The Garden Conservancy Open Day

Debby Mayer
ccSCOOP News


06-17-09 –10:00 p.m. - June means weddings, graduations, and, in this region, gardens. The Garden Conservancy’s June Columbia County Day offered the full range of garden types within less than two-dozen miles. At Hudson Bush Farm in Greenport, garden host Norman Posner sported a button for the occasion: Hudson Bush Farm / 2009 / 20 years.* Just down the road in Livingston, the River School Farm of Owen Davidson and Mark Prezorski was the youngest garden, at seven years.

 

Fayal Greene’s large backyard, mostly shade garden in the hamlet of Claverack presented a buffer to the traffic outside the front door of her historic 1850 home.

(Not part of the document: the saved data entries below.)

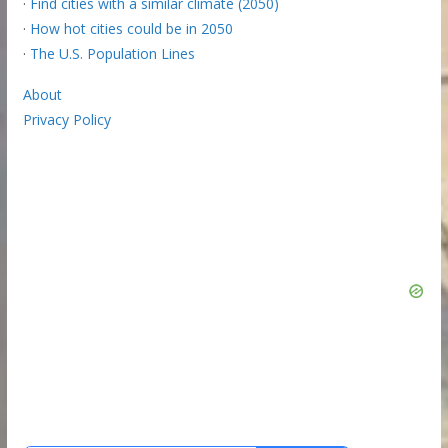
·
Find cities with a similar climate (2050)
·
How hot cities could be in 2050
·
The U.S. Population Lines
About
Privacy Policy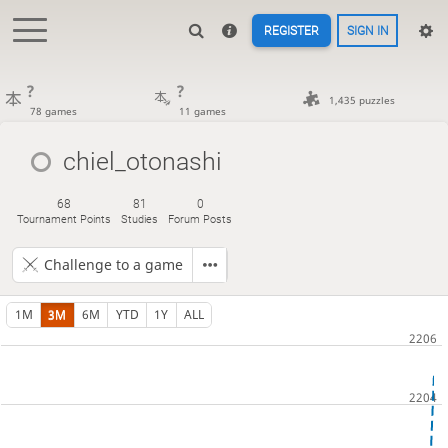
REGISTER
SIGN IN
?
?
1,435 puzzles
78 games
11 games
chiel_otonashi
68
81
0
Tournament Points
Studies
Forum Posts
Challenge to a game
1M
3M
6M
YTD
1Y
ALL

Still in the Claverack hamlet, the garden of Peter Bevacqua and Stephen King was perhaps the most polished—and witty—of the group. And out Mt. Merino Road in Greenport, the steeply pitched two-acre garden of Gerald Moore and Joyce Nereaux, overlooking the Hudson River, was perhaps the most dramatic.

Rain or shine, Open Day is a happy day for visitor and host alike, and this year the rain held off. Visitors in sensible sunhats took notes but weren’t too reverent to point out, “Well, they obviously don’t have any deer.” The garden hosts and their volunteers generously answered questions.

Old, young, or in between, each of the gardens is evolving—a gardener has to be able to say “next year”—and while certain plants and shrubs reoccurred from place to place—the oddly scented polygonus, for one, and pounds of hosta—each garden offered its own surprises and joys. A garden, I was reminded once again, involves not only hard work and dirt and aches and pains, but also trust and optimism and love—for the land, yes, and something more—for those who share the garden with you, whether family, friends, or strangers.

* Editor’s Note: Norman Posner’s button commemorated not twenty years of the garden but twenty years of the Hudson Bush Farm Sale and Plant Exchange, which Posner and his late partner Charles Baker began in 1989. The event was held every year at Hudson Bush Farm for ten years, after which it moved to the Clermont Historic Site and is now carried on by Friends of Clermont. The gardens at Hudson Bush Farm have been evolving for more than thirty years.